Evocación

El debut de Lomelín

Por: Jorge Raúl Nacif – Foto: TM

Marco en la historia quedó el debut del maestro Antonio Lomelín en la Plaza México, aquel 9 de mayo de 1965. Han pasado 55 años de la presentación como novillero de un torero que, con el paso del tiempo, llegó a convertirse en todo un referente de la tauromaquia mexicana.

El ejemplar de su presentación llevó por nombre “Magueyero” y perteneció a la ganadería de Atlanga. Completaban el cartel los también novilleros Víctor Pastor y Jorge Riveroll.

Antonio Lomelín Migoni, nacido en Acapulco el 26 de diciembre de 1945, dio muestras de su valor como torero desde su etapa novilleril. Su debut de luces tuvo lugar en la placita de “La Aurora”, ubicada en Ciudad Nezahualcóyotl, el 11 de octubre de 1964.

El doctorado lo recibió el 20 de noviembre de 1967 en la tradicional Corrida de la Revolución, en Irapuato, Guanajuato. Manuel Capetillo le cedió los trastos en presencia de Joselito Huerta y ante el ejemplar “Tupinamba”, de Rancho Seco, tarde en la que surgió un matador de toros que tuvo sus etapas más trascedentes durante los años setenta y ochenta. Aquel día, Lomelín sufrió una cornada en el recto.
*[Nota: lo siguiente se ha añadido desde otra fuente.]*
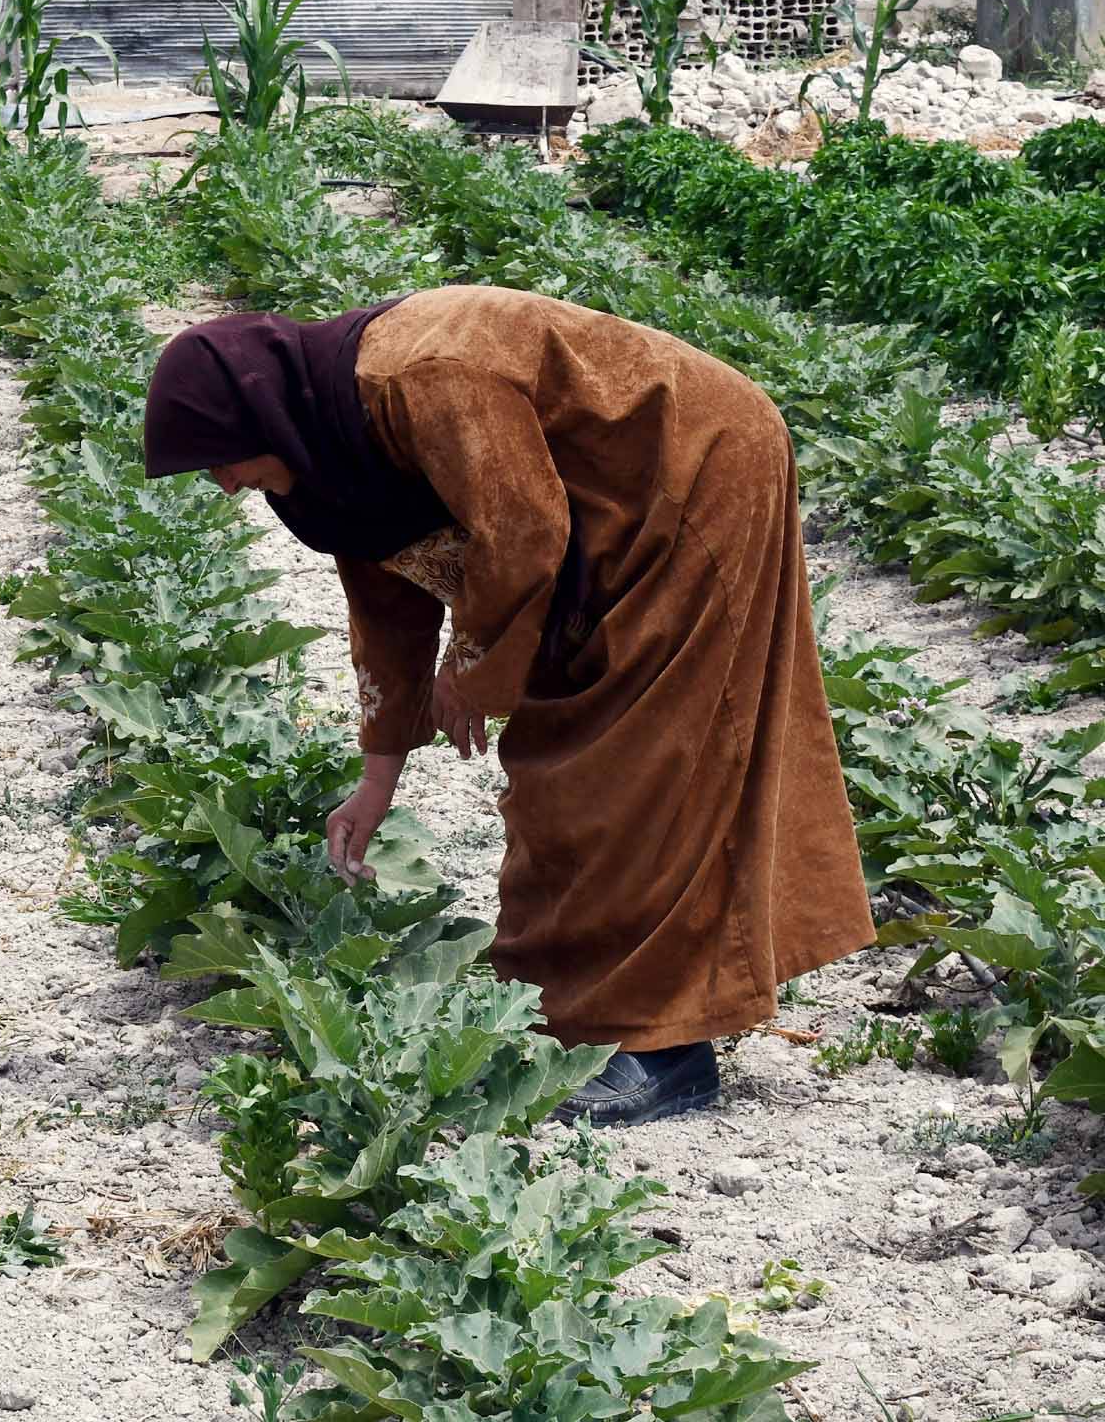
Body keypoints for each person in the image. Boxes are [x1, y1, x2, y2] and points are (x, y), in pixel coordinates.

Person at [142, 286, 872, 1126]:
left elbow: (521, 528)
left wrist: (474, 663)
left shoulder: (421, 376)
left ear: (260, 416)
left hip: (691, 472)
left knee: (640, 764)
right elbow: (387, 599)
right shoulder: (328, 449)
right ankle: (578, 1018)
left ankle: (658, 1052)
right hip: (599, 516)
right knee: (567, 757)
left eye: (223, 460)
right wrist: (377, 779)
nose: (227, 486)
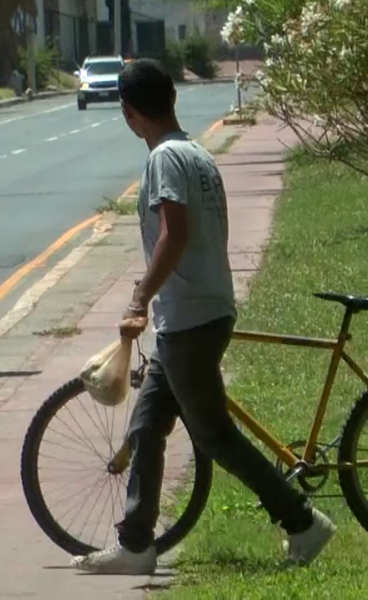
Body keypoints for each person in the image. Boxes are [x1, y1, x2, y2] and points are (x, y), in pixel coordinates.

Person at [71, 58, 336, 575]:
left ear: (129, 114)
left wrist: (139, 297)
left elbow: (176, 232)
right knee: (147, 427)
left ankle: (302, 521)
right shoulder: (197, 154)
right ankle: (136, 545)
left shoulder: (165, 159)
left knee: (215, 435)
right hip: (195, 314)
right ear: (172, 98)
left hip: (190, 318)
Algunos meses después, Lomelín confirmó en la Plaza México, lo que tuvo verificativo el 18 de febrero de 1968, llevando como padrino a Joselito Huerta y como testigo fungió Jesús Solórzano. Pronto fuer abriendo caminos, pues ese mismo año,Antonio concluyó como líder del escalafón mexicano.

Posteriormente emprendió el viaje a España y debutó en Barcelona el 25 de julio de 1969. El 28 de mayo de 1970 confirmó en Las Ventas de Madrid, de manos de Andrés Vázquez, y logró un triunfo de puerta grande; le tumbó una oreja al toro de la confirmación y las dos a su segundo.
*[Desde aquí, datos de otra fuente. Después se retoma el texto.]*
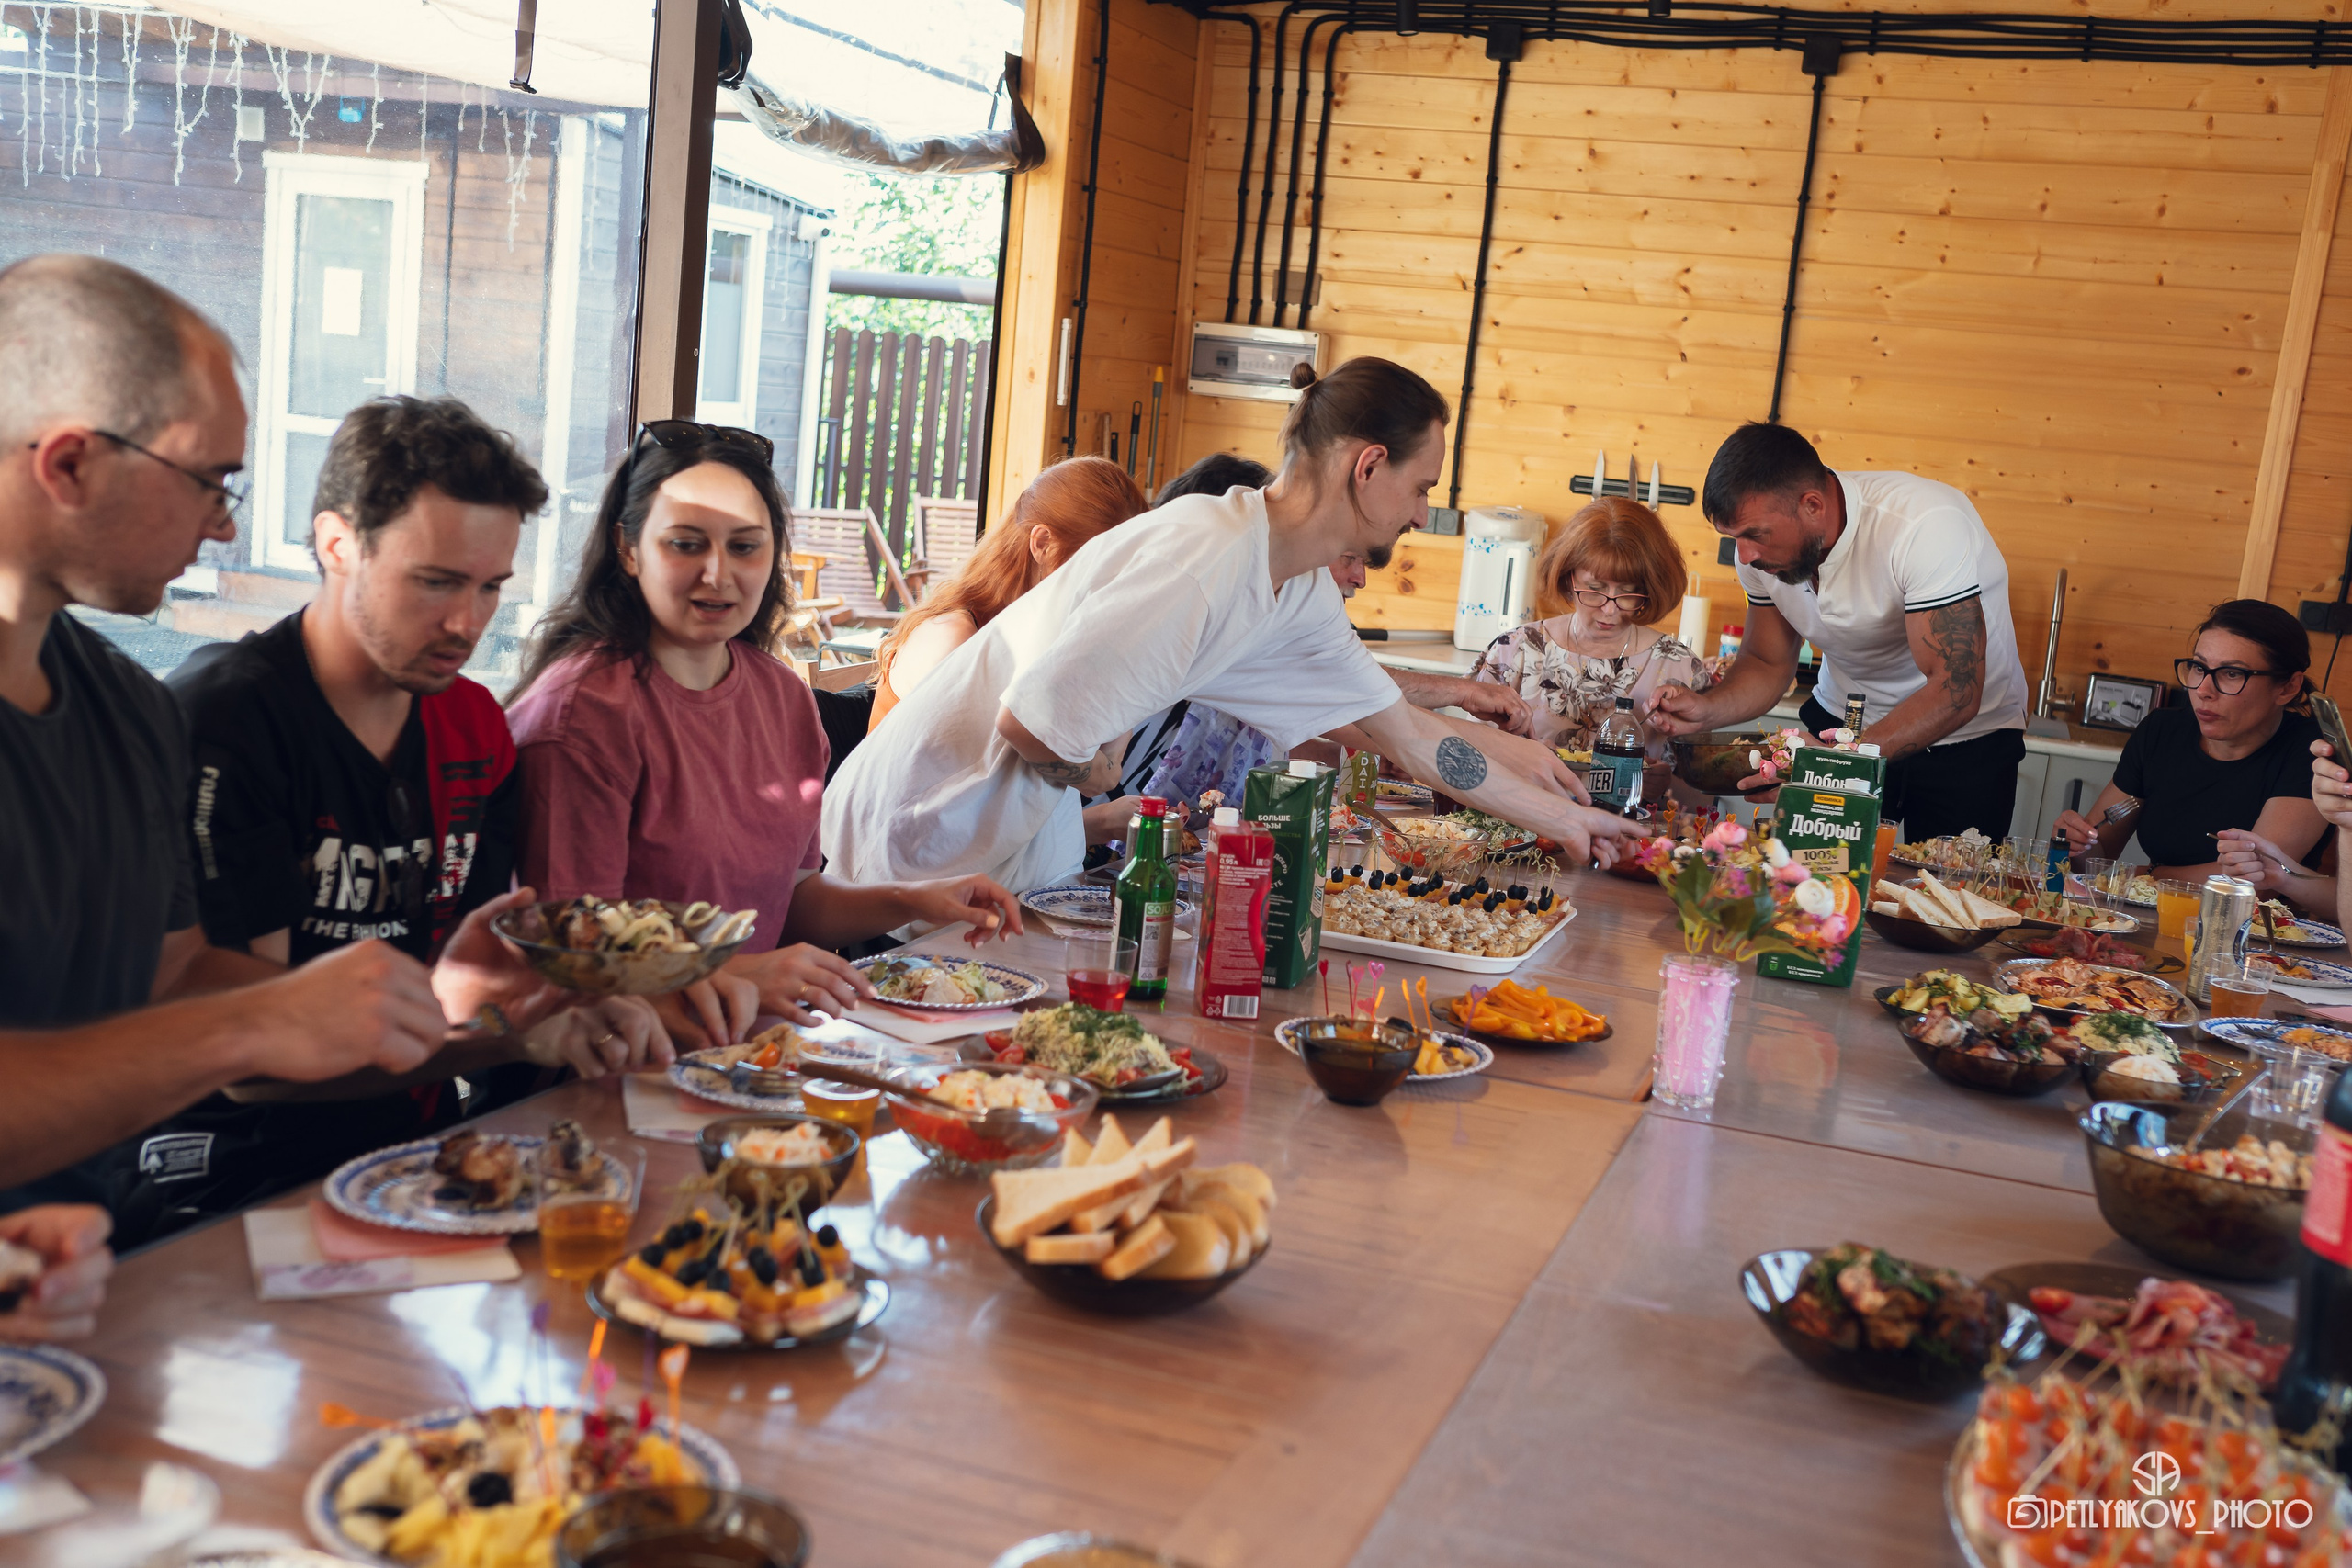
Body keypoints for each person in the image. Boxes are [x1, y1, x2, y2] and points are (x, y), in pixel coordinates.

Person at [0, 254, 507, 1241]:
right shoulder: (216, 711)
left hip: (79, 1276)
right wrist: (257, 1023)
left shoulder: (131, 712)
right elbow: (222, 1027)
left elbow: (177, 977)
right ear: (66, 462)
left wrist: (447, 1007)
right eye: (208, 480)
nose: (225, 522)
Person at [820, 356, 1641, 895]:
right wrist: (1100, 773)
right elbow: (1033, 728)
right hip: (917, 834)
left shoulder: (1295, 591)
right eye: (1422, 486)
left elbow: (1412, 739)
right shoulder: (1205, 557)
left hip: (994, 846)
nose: (1423, 513)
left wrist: (1570, 820)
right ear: (1367, 466)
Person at [145, 397, 665, 1239]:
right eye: (435, 582)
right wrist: (506, 1040)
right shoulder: (228, 723)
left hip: (415, 1157)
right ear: (337, 543)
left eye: (490, 587)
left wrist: (551, 1007)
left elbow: (463, 987)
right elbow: (251, 1062)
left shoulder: (474, 725)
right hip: (228, 1183)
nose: (467, 622)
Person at [507, 421, 1025, 1043]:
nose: (718, 574)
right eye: (685, 544)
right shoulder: (581, 715)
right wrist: (746, 973)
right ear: (628, 548)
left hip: (757, 1055)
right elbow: (569, 967)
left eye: (745, 546)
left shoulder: (783, 698)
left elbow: (793, 898)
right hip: (609, 1073)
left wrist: (914, 898)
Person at [1645, 422, 2030, 840]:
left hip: (1963, 743)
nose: (1744, 555)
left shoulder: (1922, 525)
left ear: (1813, 505)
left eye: (1754, 535)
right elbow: (1766, 661)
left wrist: (1833, 765)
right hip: (1840, 724)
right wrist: (1707, 710)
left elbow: (1956, 690)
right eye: (1734, 537)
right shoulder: (1757, 557)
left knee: (1940, 893)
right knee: (1809, 885)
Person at [2061, 600, 2326, 894]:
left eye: (2232, 674)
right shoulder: (2161, 731)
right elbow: (2098, 854)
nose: (2203, 690)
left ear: (2287, 687)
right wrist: (2077, 844)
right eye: (2199, 668)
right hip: (2153, 918)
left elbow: (2256, 881)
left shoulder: (2314, 752)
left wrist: (2147, 874)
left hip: (2257, 931)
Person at [871, 457, 1148, 734]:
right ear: (1042, 544)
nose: (1108, 591)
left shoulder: (1041, 628)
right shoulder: (953, 637)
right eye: (1098, 567)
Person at [1471, 496, 1712, 802]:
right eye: (1594, 589)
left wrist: (1667, 788)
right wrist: (1515, 761)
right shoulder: (1515, 651)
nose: (1610, 611)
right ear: (1568, 577)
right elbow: (1464, 762)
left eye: (1627, 593)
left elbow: (1702, 799)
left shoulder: (1680, 667)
Este triunfo le tuvo repercusión en España y en ese año de 1970, terminó con 22 corridas del otro lado del Atlántico. En 1971, le cortó una oreja a un toro de Mimiahuapám, en Madrid, cuando la ganadería mexicana se anunciaba por vez primera en la capitaldel toreo. Semanas después, en Barcelona, sufrió una seria cornada ante un ejemplar de Osborne.
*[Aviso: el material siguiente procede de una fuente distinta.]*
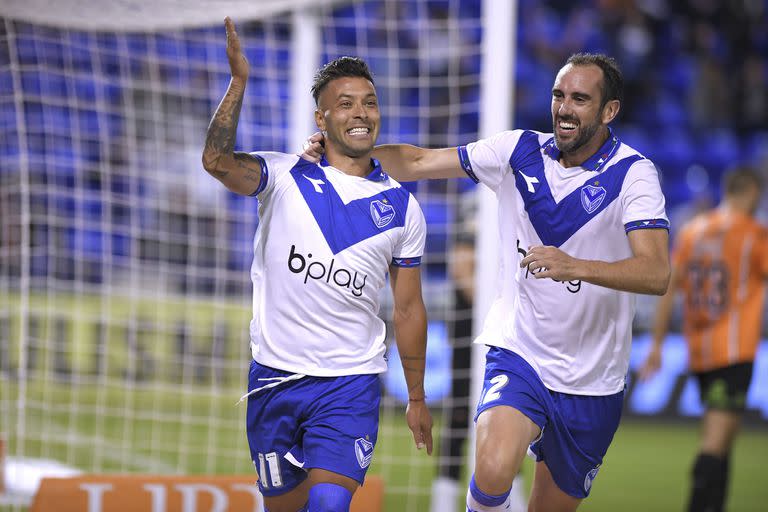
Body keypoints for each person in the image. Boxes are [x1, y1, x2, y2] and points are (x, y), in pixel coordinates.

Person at [303, 53, 671, 511]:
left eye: (580, 99)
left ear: (608, 111)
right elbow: (417, 161)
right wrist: (340, 153)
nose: (564, 108)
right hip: (521, 352)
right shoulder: (518, 151)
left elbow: (657, 273)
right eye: (559, 95)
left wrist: (575, 265)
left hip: (593, 379)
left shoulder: (634, 174)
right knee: (494, 467)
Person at [202, 18, 433, 512]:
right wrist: (238, 83)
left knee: (330, 503)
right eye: (345, 104)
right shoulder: (283, 176)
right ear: (320, 119)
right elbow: (217, 161)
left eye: (369, 102)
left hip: (350, 384)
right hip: (275, 379)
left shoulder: (402, 209)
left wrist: (416, 397)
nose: (361, 113)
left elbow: (410, 310)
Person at [639, 167, 767, 512]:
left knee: (723, 440)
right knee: (715, 444)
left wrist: (656, 345)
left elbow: (668, 288)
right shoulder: (754, 234)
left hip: (699, 351)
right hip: (734, 349)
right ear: (752, 192)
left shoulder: (693, 230)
Antonio conectaba pronto con los tendidos; valiente hasta el extremo y con un pundonor muy especial, sufrió alrededor de 35 cornadas. Quizá la más grave fue la que le infirió “Bermejo”, de Xajay, el 16 de febrero de 1975; al colocar un par de banderillas, el ejemplar le metió el pitón en el vientre y, en una escena dramática, sus intestinos rodaron por la arena y, con sangre fría, los recogió para dirigirse a la enfermería

Con base en su variedad capotera, su espectacularidad banderillera y su poderosa muleta, así como la gran eficacia al momento de ejecutar la suerte suprema, Antonio sumó triunfos en toda la República Mexicana y en cosos europeos. En la Plaza México realizó 40 paseíllos, corridas en las que cosechó 16 orejas y dos rabos, así como una faena sensacional que derivó en el indulto de un toro de San Martín, un 25 de mayo de 1982.

Luego de una gran trayectoria profeisonal, Lomelín se retiró la tarde del 18 de febrero de 1996, tras desorejar al toro “Segador”, de Rancho Seco, en la Plaza México. Sus padrinos, Manuel Capetillo y Joselito Huerta, fueron los encargados de cortarle la coleta en el centro del redondel.

Lomelín murió a los 58 de edad, en la Ciudad de México, el 8 de marzo de 2004. Un paro cardiaco terminó con la vida del que fuera uno de los toreros mexicanos más representativos de los últimos tiempos, figura del toreo dejó huella.